Estratto fornito |
┏━━
CORTONA, 24 NOVEMBRE 2025 – Un’esposizione di 150 opere, fra cui 10 suggestivi bronzi della collezione Corazzi provenienti dal Museo statale dell’Antichità di Leida in Olanda, è ospitata dal Museo dell’Accademia Etrusca e della Città di Cortona (MAEC).
La mostra ‘Gli Etruschi in Olanda. A 40 anni dal Progetto Etruschi’, celebra lo storico legame tra Cortona e la città di Leida, nel segno della cultura etrusca e della collaborazione internazionale. Il progetto, promosso dal Comune di Cortona e dall’Accademia Etrusca, in collaborazione con il Rijksmuseum van Oudheden di Leida, segna un nuovo capitolo nella valorizzazione del patrimonio archeologico e nella memoria dell’Anno degli Etruschi del 1985, un momento chiave nella storia culturale della Toscana e dell’Italia, perché da allora l’archeologia si trasformò da conoscenza per pochi a tematica sempre più condivisa dalle persone.
Nel quadro delle celebrazioni del Progetto Etruschi della Regione Toscana del 1985, il ritorno a Cortona di parte della Collezione Corazzi, migrata nell’Ottocento in Olanda praticamente 200 anni fa (1826) e costituita da eccezionali bronzi etruschi, fra i quali figurano il celebre Fanciullo con l’oca e il Grifo, simbolo della mostra, è l’occasione per riflettere sull’importanza dei collegamenti internazionali che furono fondamentali nella storia dell’Accademia cortonese (che nel 2027 compirà trecento anni), e che il MAEC, fin dalla sua nascita nel 2005, ha voluto proseguire.
La mostra ripercorre, attraverso cinque sezioni, l’evoluzione del pensiero archeologico e del collezionismo dal Settecento a oggi. Si parte dalla saletta Tommasi con il ‘Progetto Etruschi–1985’, anno in cui l’archeologia è diventata patrimonio della comunità aretina.
┗━━
Dati di partenza |
┏━━
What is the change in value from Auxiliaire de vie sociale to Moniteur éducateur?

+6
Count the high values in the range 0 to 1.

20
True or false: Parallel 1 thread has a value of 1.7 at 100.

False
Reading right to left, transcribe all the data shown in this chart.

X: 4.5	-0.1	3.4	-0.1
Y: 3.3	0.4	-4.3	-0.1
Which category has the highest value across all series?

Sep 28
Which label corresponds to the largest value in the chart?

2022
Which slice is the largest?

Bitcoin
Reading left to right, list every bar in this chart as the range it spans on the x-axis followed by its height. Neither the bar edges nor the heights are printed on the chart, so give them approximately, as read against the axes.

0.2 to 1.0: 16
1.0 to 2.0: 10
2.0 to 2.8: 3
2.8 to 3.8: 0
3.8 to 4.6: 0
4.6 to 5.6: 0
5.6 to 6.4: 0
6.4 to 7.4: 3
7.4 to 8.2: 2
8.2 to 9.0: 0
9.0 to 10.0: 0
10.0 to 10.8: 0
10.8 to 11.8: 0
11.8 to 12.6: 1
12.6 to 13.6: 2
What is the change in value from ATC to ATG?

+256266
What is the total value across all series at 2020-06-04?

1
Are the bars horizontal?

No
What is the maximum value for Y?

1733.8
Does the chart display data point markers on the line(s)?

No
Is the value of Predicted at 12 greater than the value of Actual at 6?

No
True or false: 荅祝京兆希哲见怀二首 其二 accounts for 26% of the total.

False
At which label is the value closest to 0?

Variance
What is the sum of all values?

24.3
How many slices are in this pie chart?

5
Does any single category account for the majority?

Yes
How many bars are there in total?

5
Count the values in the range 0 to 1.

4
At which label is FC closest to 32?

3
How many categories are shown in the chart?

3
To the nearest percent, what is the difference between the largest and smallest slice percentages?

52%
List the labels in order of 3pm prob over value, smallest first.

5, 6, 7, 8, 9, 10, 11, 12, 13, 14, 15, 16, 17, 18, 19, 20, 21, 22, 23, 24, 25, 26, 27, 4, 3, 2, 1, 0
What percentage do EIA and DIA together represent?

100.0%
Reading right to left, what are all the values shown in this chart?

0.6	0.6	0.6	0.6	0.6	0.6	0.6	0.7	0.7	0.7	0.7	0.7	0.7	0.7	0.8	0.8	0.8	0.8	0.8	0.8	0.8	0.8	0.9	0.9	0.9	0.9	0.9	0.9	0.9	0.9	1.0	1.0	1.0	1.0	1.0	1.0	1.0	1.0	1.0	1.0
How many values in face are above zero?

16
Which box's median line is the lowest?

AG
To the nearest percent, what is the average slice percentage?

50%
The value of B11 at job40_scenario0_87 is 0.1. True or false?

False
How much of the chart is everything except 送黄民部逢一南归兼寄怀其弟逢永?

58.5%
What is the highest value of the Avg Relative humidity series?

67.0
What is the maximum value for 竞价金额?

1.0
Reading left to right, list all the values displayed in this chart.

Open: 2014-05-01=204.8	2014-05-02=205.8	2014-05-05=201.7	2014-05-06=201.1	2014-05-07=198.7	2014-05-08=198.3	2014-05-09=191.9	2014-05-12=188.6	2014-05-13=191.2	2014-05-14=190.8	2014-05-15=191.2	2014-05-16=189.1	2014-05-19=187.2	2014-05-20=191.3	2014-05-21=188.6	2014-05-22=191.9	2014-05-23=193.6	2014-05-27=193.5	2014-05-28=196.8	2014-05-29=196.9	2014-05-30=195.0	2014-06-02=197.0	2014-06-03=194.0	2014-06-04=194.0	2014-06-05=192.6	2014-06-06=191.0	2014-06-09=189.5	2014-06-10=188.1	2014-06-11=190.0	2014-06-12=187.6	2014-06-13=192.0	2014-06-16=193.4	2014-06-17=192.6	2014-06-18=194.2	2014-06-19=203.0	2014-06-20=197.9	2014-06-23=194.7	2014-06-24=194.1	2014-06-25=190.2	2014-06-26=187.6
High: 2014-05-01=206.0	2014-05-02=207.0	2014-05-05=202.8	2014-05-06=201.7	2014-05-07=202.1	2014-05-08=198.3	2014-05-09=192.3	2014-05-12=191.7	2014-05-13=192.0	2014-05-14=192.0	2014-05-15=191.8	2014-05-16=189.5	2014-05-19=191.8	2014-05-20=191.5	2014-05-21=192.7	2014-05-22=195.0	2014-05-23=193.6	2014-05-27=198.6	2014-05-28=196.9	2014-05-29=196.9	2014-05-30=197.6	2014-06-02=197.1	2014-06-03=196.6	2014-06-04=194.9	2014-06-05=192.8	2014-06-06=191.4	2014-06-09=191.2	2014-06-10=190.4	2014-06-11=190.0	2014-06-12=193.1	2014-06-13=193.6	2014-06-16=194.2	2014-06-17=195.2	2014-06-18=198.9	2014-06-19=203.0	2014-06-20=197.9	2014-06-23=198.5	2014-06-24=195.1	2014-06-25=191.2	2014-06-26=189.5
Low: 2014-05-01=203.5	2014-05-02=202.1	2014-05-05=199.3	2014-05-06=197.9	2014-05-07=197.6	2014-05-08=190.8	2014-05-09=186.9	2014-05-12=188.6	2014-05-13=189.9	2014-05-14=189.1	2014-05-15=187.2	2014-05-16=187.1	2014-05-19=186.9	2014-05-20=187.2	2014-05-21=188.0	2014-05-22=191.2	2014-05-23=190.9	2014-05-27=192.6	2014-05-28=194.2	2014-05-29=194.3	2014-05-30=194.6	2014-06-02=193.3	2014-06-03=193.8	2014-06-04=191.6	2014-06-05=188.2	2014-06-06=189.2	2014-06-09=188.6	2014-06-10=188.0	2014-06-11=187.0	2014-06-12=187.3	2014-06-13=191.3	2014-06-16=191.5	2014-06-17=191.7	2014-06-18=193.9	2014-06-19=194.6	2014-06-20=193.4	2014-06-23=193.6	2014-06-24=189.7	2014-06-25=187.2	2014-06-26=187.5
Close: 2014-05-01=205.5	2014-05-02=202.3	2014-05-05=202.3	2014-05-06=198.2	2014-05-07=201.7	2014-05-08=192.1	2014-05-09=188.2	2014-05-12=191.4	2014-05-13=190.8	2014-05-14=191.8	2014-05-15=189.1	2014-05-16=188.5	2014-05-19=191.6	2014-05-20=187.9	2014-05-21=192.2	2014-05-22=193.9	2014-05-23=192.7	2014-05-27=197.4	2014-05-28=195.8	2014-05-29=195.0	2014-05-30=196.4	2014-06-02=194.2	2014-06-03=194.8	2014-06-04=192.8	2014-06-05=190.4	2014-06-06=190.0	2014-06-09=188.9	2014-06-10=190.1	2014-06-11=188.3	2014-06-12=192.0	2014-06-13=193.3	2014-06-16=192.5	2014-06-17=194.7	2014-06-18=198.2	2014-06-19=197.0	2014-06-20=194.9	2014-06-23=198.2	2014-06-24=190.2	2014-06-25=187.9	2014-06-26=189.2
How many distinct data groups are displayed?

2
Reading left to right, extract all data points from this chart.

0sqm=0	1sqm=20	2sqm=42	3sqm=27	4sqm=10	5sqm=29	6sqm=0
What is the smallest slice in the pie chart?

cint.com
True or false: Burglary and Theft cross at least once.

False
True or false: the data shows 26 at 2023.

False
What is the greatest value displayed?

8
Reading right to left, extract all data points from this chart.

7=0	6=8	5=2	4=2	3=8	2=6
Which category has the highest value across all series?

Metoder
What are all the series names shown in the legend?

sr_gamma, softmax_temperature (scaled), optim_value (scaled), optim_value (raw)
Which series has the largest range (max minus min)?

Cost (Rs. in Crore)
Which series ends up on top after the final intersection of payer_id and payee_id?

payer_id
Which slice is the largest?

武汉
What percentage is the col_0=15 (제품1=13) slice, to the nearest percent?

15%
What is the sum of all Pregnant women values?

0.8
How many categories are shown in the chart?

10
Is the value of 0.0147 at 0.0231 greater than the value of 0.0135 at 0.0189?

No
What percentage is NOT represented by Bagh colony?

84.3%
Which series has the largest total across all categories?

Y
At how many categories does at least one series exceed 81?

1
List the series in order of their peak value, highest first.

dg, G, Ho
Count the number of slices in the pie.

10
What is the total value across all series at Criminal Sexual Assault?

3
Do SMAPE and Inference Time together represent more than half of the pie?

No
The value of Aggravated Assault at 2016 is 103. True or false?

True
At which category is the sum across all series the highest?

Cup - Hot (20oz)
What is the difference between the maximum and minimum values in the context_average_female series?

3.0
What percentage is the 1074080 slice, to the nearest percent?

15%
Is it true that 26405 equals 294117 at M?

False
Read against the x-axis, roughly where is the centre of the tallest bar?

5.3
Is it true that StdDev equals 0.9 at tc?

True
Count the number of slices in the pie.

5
┗━━
Cosa fare 1 |
Riscrivi la parte dell'estratto sulla mostra da "La mostra ripercorre, attraverso" a "della comunità aretina.", sostituendo "Settecento" con "Seicento".
Cosa fare 2 |
Secondo l'estratto sulla mostra, in che anno la Collezione Corazzi è migrata in Olanda?

Risultato atteso 1 |
La mostra ripercorre, attraverso cinque sezioni, l’evoluzione del pensiero archeologico e del collezionismo dal Seicento a oggi. Si parte dalla saletta Tommasi con il ‘Progetto Etruschi–1985’, anno in cui l’archeologia è diventata patrimonio della comunità aretina.

Risultato atteso 2 |
Nel 1826.